On Grace Callwood’s 7th birthday, she was taken to her pediatrician in Abingdon out of concern for an enlarged lymph node behind her ear. About a week later, her mom discovered a large tumor on her inner thigh. Within a week, Grace saw a pediatric surgeon. It was a Tuesday. By Thursday, Grace and her family received a second opinion at Sinai Hospital. The chief of pediatric surgery strongly recommended Grace for immediate surgery to test the lump tissues. Grace underwent surgery on that Friday. By the next Monday, October 10, 2011, Grace was diagnosed with cancer; it had been detected in her lymph nodes and in her bone marrow.
The staff at Sinai were confident they would “melt this cancer.” And they did.
Grace completed chemotherapy for Stage IV Non-Hodgkin’s Lymphoma in April 2014, and today, she is a healthy, vibrant and giving young woman.
Early in her cancer journey, she started the We Cancerve Movement, Inc., to bring happiness to homeless, critically-ill and hospitalized, and foster children – all children in sad situations through no fault of their own.
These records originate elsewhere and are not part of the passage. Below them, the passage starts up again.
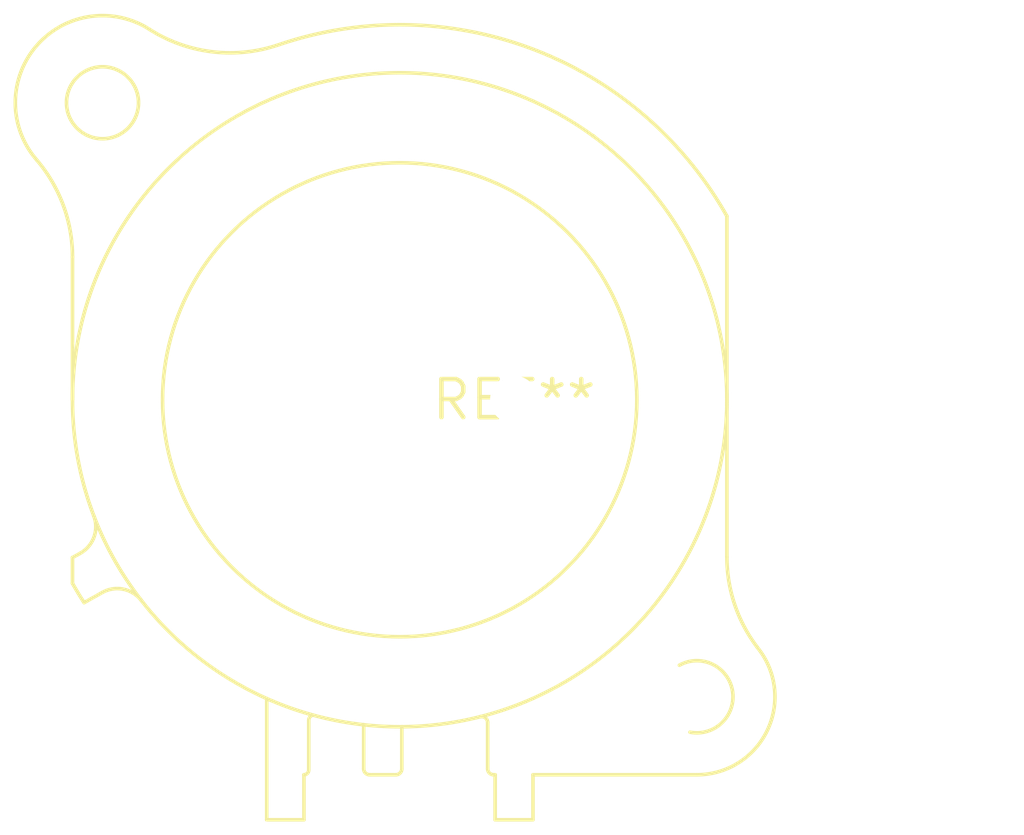
<source format=kicad_pcb>
(kicad_pcb (version 20240108) (generator pcbnew)

  (general
    (thickness 1.6)
  )

  (paper "A4")
  (layers
    (0 "F.Cu" signal)
    (31 "B.Cu" signal)
    (32 "B.Adhes" user "B.Adhesive")
    (33 "F.Adhes" user "F.Adhesive")
    (34 "B.Paste" user)
    (35 "F.Paste" user)
    (36 "B.SilkS" user "B.Silkscreen")
    (37 "F.SilkS" user "F.Silkscreen")
    (38 "B.Mask" user)
    (39 "F.Mask" user)
    (40 "Dwgs.User" user "User.Drawings")
    (41 "Cmts.User" user "User.Comments")
    (42 "Eco1.User" user "User.Eco1")
    (43 "Eco2.User" user "User.Eco2")
    (44 "Edge.Cuts" user)
    (45 "Margin" user)
    (46 "B.CrtYd" user "B.Courtyard")
    (47 "F.CrtYd" user "F.Courtyard")
    (48 "B.Fab" user)
    (49 "F.Fab" user)
    (50 "User.1" user)
    (51 "User.2" user)
    (52 "User.3" user)
    (53 "User.4" user)
    (54 "User.5" user)
    (55 "User.6" user)
    (56 "User.7" user)
    (57 "User.8" user)
    (58 "User.9" user)
  )

  (setup
    (pad_to_mask_clearance 0)
    (pcbplotparams
      (layerselection 0x00010fc_ffffffff)
      (plot_on_all_layers_selection 0x0000000_00000000)
      (disableapertmacros false)
      (usegerberextensions false)
      (usegerberattributes false)
      (usegerberadvancedattributes false)
      (creategerberjobfile false)
      (dashed_line_dash_ratio 12.000000)
      (dashed_line_gap_ratio 3.000000)
      (svgprecision 4)
      (plotframeref false)
      (viasonmask false)
      (mode 1)
      (useauxorigin false)
      (hpglpennumber 1)
      (hpglpenspeed 20)
      (hpglpendiameter 15.000000)
      (dxfpolygonmode false)
      (dxfimperialunits false)
      (dxfusepcbnewfont false)
      (psnegative false)
      (psa4output false)
      (plotreference false)
      (plotvalue false)
      (plotinvisibletext false)
      (sketchpadsonfab false)
      (subtractmaskfromsilk false)
      (outputformat 1)
      (mirror false)
      (drillshape 1)
      (scaleselection 1)
      (outputdirectory "")
    )
  )

  (net 0 "")

  (footprint "Jack_XLR_Neutrik_NC3FAV2_Vertical" (layer "F.Cu") (at 0 0))

)

</source>
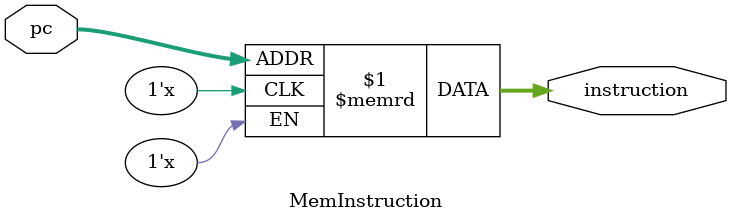
<source format=v>
module MemInstruction(pc,instruction); 
    
    input [31:0] pc; 
    output [31:0] instruction; 
    reg [31:0] regInstruction[511:0];//32 32-bit register 
    
    assign instruction = regInstruction[pc]; //assigns output to instruction 
endmodule 
</source>
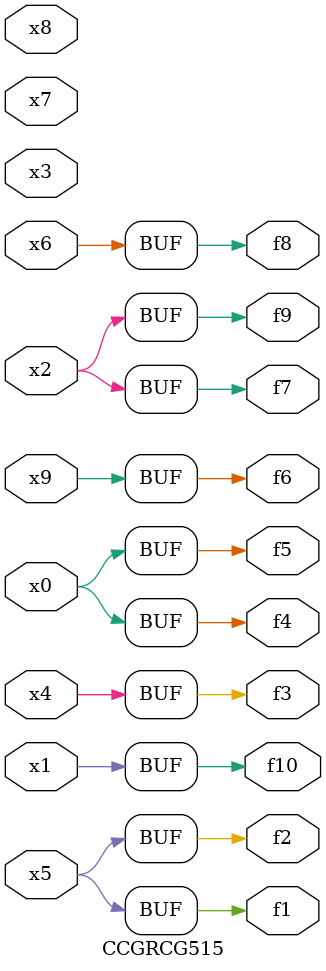
<source format=v>
module CCGRCG515(
	input x0, x1, x2, x3, x4, x5, x6, x7, x8, x9,
	output f1, f2, f3, f4, f5, f6, f7, f8, f9, f10
);
	assign f1 = x5;
	assign f2 = x5;
	assign f3 = x4;
	assign f4 = x0;
	assign f5 = x0;
	assign f6 = x9;
	assign f7 = x2;
	assign f8 = x6;
	assign f9 = x2;
	assign f10 = x1;
endmodule

</source>
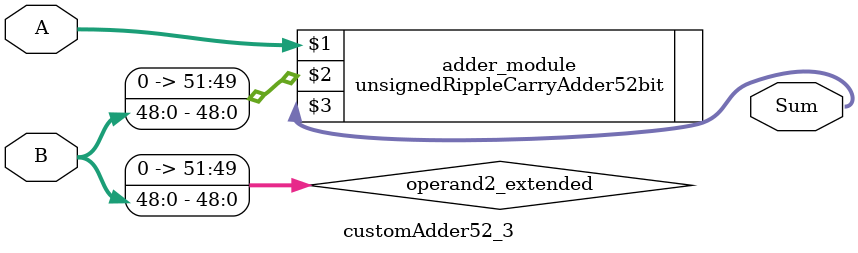
<source format=v>
module customAdder52_3(
                        input [51 : 0] A,
                        input [48 : 0] B,
                        
                        output [52 : 0] Sum
                );

        wire [51 : 0] operand2_extended;
        
        assign operand2_extended =  {3'b0, B};
        
        unsignedRippleCarryAdder52bit adder_module(
            A,
            operand2_extended,
            Sum
        );
        
        endmodule
        
</source>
To date, We Cancerve has reached more than 25,000 children in Maryland, Delaware, Ohio and in India and Africa. Since 2015, she has granted nearly $10,000 in “Make Happiness Happen” and other microgrants to nonprofits that serve homeless, sick and/or foster children including Maryland’s Believe in Tomorrow Foundation, Children’s Cancer Foundation and Give Kids the World. She and her nonprofit’s all-youth board of advisors helped raised more than $26,000 for the We Cancerve Pediatric Patient Assistance Fund she created in 2016 at Sinai Hospital. The fund covers parking, gas cards, prescription copays, Uber rides and restaurant gift cards. The fund is also used to help young oncology patients with fertility treatment.
In 2020, she began serving pediatric oncology patients at Walter Reed National Military Medical Center. They are among nine hospitals Grace’s nonprofit has supported through hospital child life departments since 2012.
We Cancerve is the first nonprofit in Harford County to offer a free, onsite day camp for homeless children; the first organization to create a free boutique for teen girls in foster care in the county; and hosts one of the largest giveaways of Easter goodies in area through its Eggstra Special Easter Bags-kits program.
What makes We Cancerve so innovate is its business model: projects are created and executed by youth between ages 8 and 18. They focus on delivering products and services not money to the children they serve.
“Our biggest milestone is the way we have piqued the interests of the youth in our community and have made service easy, fun and attainable for them. Youth groups reach out to us looking for opportunities to help. That’s a great position to be in,” said Callwood.
Her mother T’Jae Ellis said that in some ways, Grace’s experiences with the medical team at Sinai influenced her approach to leadership and building her leadership team.
“I quickly noticed her oncologist, Dr. Yoram Unguru, included my first-grade daughter in conversations about her care and created a safe space for her to ask questions about her treatment and prognosis. I loved that he honored her voice in her own journey and I’ve appreciated how much the entire pediatric oncology staff invited Grace’s participation in her own care. That’s what she’s doing in We Cancerve; her programs include the voices of those she serves.”
Grace, and her mother T’Jae Ellis, offered their heartbreaking and inspiring story for the 2019 CCF Video. CCF was delighted that Grace and her mom were also able to join us for the 2019 CCF Gala, where Grace surprised CCF with her nonprofit’s own donation to CCF.
Grace was named in The Baltimore Sun’s 25 Women to Watch list in 2020 and featured by the Walton Family Foundation in 2022.